● **Exercise task**: In the items below, substitute "division" for every occurrence of "phylum" and reproduce the lines with nothing else altered.

● **Data shown**:
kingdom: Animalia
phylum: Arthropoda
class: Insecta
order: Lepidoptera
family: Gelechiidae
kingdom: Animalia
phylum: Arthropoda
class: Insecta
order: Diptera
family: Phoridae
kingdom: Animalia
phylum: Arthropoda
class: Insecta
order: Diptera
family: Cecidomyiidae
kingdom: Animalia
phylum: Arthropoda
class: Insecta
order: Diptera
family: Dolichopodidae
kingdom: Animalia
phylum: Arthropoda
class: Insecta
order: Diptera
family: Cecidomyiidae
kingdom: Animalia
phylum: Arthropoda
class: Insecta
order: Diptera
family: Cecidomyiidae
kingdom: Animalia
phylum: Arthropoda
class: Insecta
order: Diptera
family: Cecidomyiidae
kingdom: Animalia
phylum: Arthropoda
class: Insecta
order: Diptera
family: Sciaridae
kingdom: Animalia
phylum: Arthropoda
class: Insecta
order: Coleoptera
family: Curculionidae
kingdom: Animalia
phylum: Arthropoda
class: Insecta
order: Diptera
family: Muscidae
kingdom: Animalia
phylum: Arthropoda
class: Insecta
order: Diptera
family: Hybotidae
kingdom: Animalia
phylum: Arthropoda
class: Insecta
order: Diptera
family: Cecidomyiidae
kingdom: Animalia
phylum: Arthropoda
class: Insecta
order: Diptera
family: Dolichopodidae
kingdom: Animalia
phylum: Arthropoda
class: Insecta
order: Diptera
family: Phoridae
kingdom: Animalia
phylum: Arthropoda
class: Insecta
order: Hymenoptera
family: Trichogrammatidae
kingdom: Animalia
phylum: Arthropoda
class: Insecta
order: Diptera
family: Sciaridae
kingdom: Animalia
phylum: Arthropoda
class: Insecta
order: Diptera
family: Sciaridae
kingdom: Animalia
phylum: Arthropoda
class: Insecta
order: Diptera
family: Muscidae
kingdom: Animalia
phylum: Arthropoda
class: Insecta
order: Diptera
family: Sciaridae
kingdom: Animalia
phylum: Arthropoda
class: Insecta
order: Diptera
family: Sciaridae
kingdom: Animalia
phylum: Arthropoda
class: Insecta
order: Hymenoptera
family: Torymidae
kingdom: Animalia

● **Task response**:
kingdom: Animalia
division: Arthropoda
class: Insecta
order: Lepidoptera
family: Gelechiidae
kingdom: Animalia
division: Arthropoda
class: Insecta
order: Diptera
family: Phoridae
kingdom: Animalia
division: Arthropoda
class: Insecta
order: Diptera
family: Cecidomyiidae
kingdom: Animalia
division: Arthropoda
class: Insecta
order: Diptera
family: Dolichopodidae
kingdom: Animalia
division: Arthropoda
class: Insecta
order: Diptera
family: Cecidomyiidae
kingdom: Animalia
division: Arthropoda
class: Insecta
order: Diptera
family: Cecidomyiidae
kingdom: Animalia
division: Arthropoda
class: Insecta
order: Diptera
family: Cecidomyiidae
kingdom: Animalia
division: Arthropoda
class: Insecta
order: Diptera
family: Sciaridae
kingdom: Animalia
division: Arthropoda
class: Insecta
order: Coleoptera
family: Curculionidae
kingdom: Animalia
division: Arthropoda
class: Insecta
order: Diptera
family: Muscidae
kingdom: Animalia
division: Arthropoda
class: Insecta
order: Diptera
family: Hybotidae
kingdom: Animalia
division: Arthropoda
class: Insecta
order: Diptera
family: Cecidomyiidae
kingdom: Animalia
division: Arthropoda
class: Insecta
order: Diptera
family: Dolichopodidae
kingdom: Animalia
division: Arthropoda
class: Insecta
order: Diptera
family: Phoridae
kingdom: Animalia
division: Arthropoda
class: Insecta
order: Hymenoptera
family: Trichogrammatidae
kingdom: Animalia
division: Arthropoda
class: Insecta
order: Diptera
family: Sciaridae
kingdom: Animalia
division: Arthropoda
class: Insecta
order: Diptera
family: Sciaridae
kingdom: Animalia
division: Arthropoda
class: Insecta
order: Diptera
family: Muscidae
kingdom: Animalia
division: Arthropoda
class: Insecta
order: Diptera
family: Sciaridae
kingdom: Animalia
division: Arthropoda
class: Insecta
order: Diptera
family: Sciaridae
kingdom: Animalia
division: Arthropoda
class: Insecta
order: Hymenoptera
family: Torymidae
kingdom: Animalia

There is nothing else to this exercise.